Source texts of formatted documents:
┌──

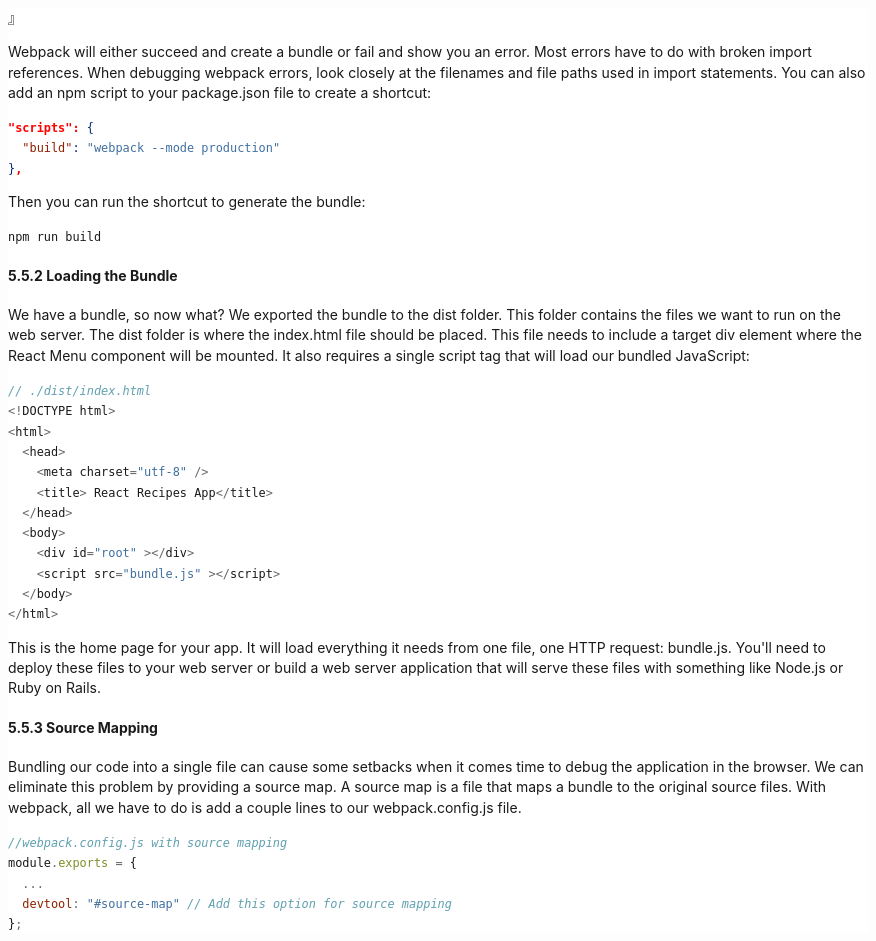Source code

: 』

Webpack will either succeed and create a bundle or fail and show you an error. Most errors have to do with broken import references. When debugging webpack errors, look closely at the filenames and file paths used in import statements. You can also add an npm script to your package.json file to create a shortcut:

```json
"scripts": {
  "build": "webpack --mode production"
},
```

Then you can run the shortcut to generate the bundle:

```
npm run build
```

#### 5.5.2 Loading the Bundle

We have a bundle, so now what? We exported the bundle to the dist folder. This folder contains the files we want to run on the web server. The dist folder is where the index.html file should be placed. This file needs to include a target div element where the React Menu component will be mounted. It also requires a single script tag that will load our bundled JavaScript:

```js
// ./dist/index.html
<!DOCTYPE html>
<html>
  <head>
    <meta charset="utf-8" />
    <title> React Recipes App</title>
  </head>
  <body>
    <div id="root" ></div>
    <script src="bundle.js" ></script>
  </body>
</html>
```

This is the home page for your app. It will load everything it needs from one file, one HTTP request: bundle.js. You'll need to deploy these files to your web server or build a web server application that will serve these files with something like Node.js or Ruby on Rails.

#### 5.5.3 Source Mapping

Bundling our code into a single file can cause some setbacks when it comes time to debug the application in the browser. We can eliminate this problem by providing a source map. A source map is a file that maps a bundle to the original source files. With webpack, all we have to do is add a couple lines to our webpack.config.js file.

```js
//webpack.config.js with source mapping
module.exports = {
  ...
  devtool: "#source-map" // Add this option for source mapping
};
```
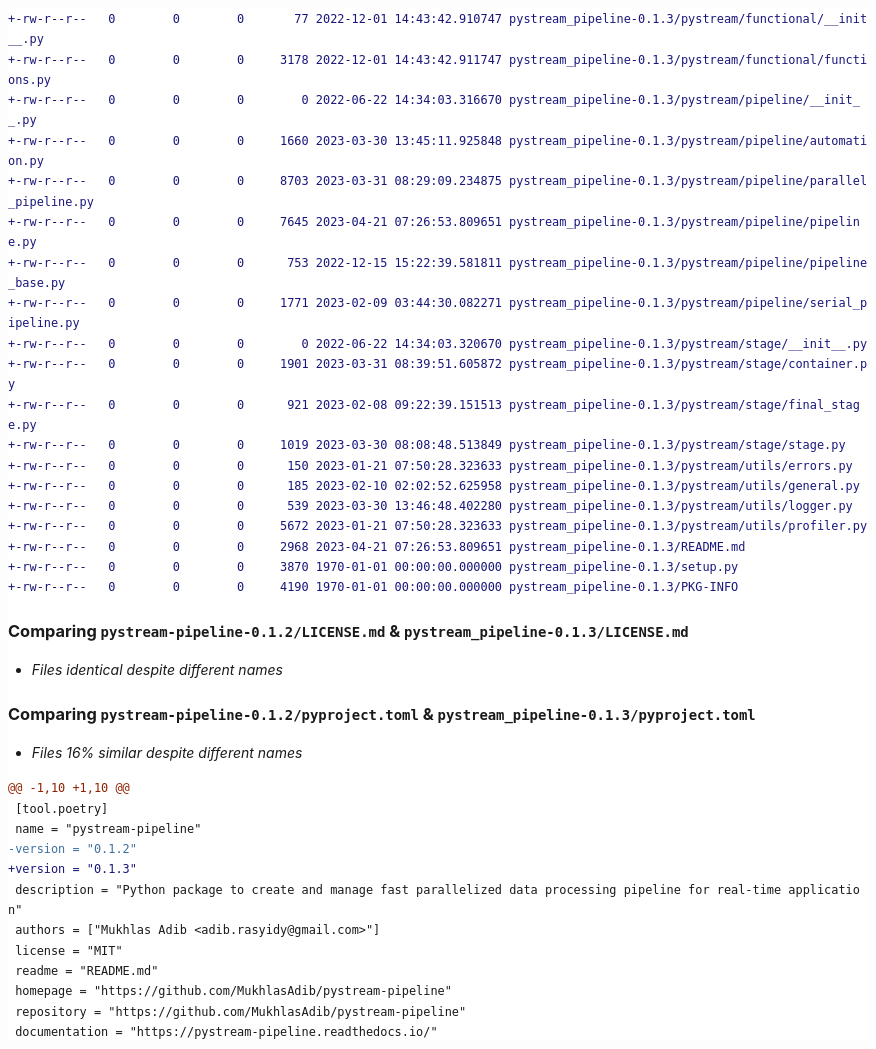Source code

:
 ```diff
+-rw-r--r--   0        0        0       77 2022-12-01 14:43:42.910747 pystream_pipeline-0.1.3/pystream/functional/__init__.py
+-rw-r--r--   0        0        0     3178 2022-12-01 14:43:42.911747 pystream_pipeline-0.1.3/pystream/functional/functions.py
+-rw-r--r--   0        0        0        0 2022-06-22 14:34:03.316670 pystream_pipeline-0.1.3/pystream/pipeline/__init__.py
+-rw-r--r--   0        0        0     1660 2023-03-30 13:45:11.925848 pystream_pipeline-0.1.3/pystream/pipeline/automation.py
+-rw-r--r--   0        0        0     8703 2023-03-31 08:29:09.234875 pystream_pipeline-0.1.3/pystream/pipeline/parallel_pipeline.py
+-rw-r--r--   0        0        0     7645 2023-04-21 07:26:53.809651 pystream_pipeline-0.1.3/pystream/pipeline/pipeline.py
+-rw-r--r--   0        0        0      753 2022-12-15 15:22:39.581811 pystream_pipeline-0.1.3/pystream/pipeline/pipeline_base.py
+-rw-r--r--   0        0        0     1771 2023-02-09 03:44:30.082271 pystream_pipeline-0.1.3/pystream/pipeline/serial_pipeline.py
+-rw-r--r--   0        0        0        0 2022-06-22 14:34:03.320670 pystream_pipeline-0.1.3/pystream/stage/__init__.py
+-rw-r--r--   0        0        0     1901 2023-03-31 08:39:51.605872 pystream_pipeline-0.1.3/pystream/stage/container.py
+-rw-r--r--   0        0        0      921 2023-02-08 09:22:39.151513 pystream_pipeline-0.1.3/pystream/stage/final_stage.py
+-rw-r--r--   0        0        0     1019 2023-03-30 08:08:48.513849 pystream_pipeline-0.1.3/pystream/stage/stage.py
+-rw-r--r--   0        0        0      150 2023-01-21 07:50:28.323633 pystream_pipeline-0.1.3/pystream/utils/errors.py
+-rw-r--r--   0        0        0      185 2023-02-10 02:02:52.625958 pystream_pipeline-0.1.3/pystream/utils/general.py
+-rw-r--r--   0        0        0      539 2023-03-30 13:46:48.402280 pystream_pipeline-0.1.3/pystream/utils/logger.py
+-rw-r--r--   0        0        0     5672 2023-01-21 07:50:28.323633 pystream_pipeline-0.1.3/pystream/utils/profiler.py
+-rw-r--r--   0        0        0     2968 2023-04-21 07:26:53.809651 pystream_pipeline-0.1.3/README.md
+-rw-r--r--   0        0        0     3870 1970-01-01 00:00:00.000000 pystream_pipeline-0.1.3/setup.py
+-rw-r--r--   0        0        0     4190 1970-01-01 00:00:00.000000 pystream_pipeline-0.1.3/PKG-INFO
```

### Comparing `pystream-pipeline-0.1.2/LICENSE.md` & `pystream_pipeline-0.1.3/LICENSE.md`

 * *Files identical despite different names*

### Comparing `pystream-pipeline-0.1.2/pyproject.toml` & `pystream_pipeline-0.1.3/pyproject.toml`

 * *Files 16% similar despite different names*

```diff
@@ -1,10 +1,10 @@
 [tool.poetry]
 name = "pystream-pipeline"
-version = "0.1.2"
+version = "0.1.3"
 description = "Python package to create and manage fast parallelized data processing pipeline for real-time application"
 authors = ["Mukhlas Adib <adib.rasyidy@gmail.com>"]
 license = "MIT"
 readme = "README.md"
 homepage = "https://github.com/MukhlasAdib/pystream-pipeline"
 repository = "https://github.com/MukhlasAdib/pystream-pipeline"
 documentation = "https://pystream-pipeline.readthedocs.io/"
```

└──

## Task prompt
Give the number of lines in the entries above that contain the string "functional", and nothing more.

## Response to this exercise
2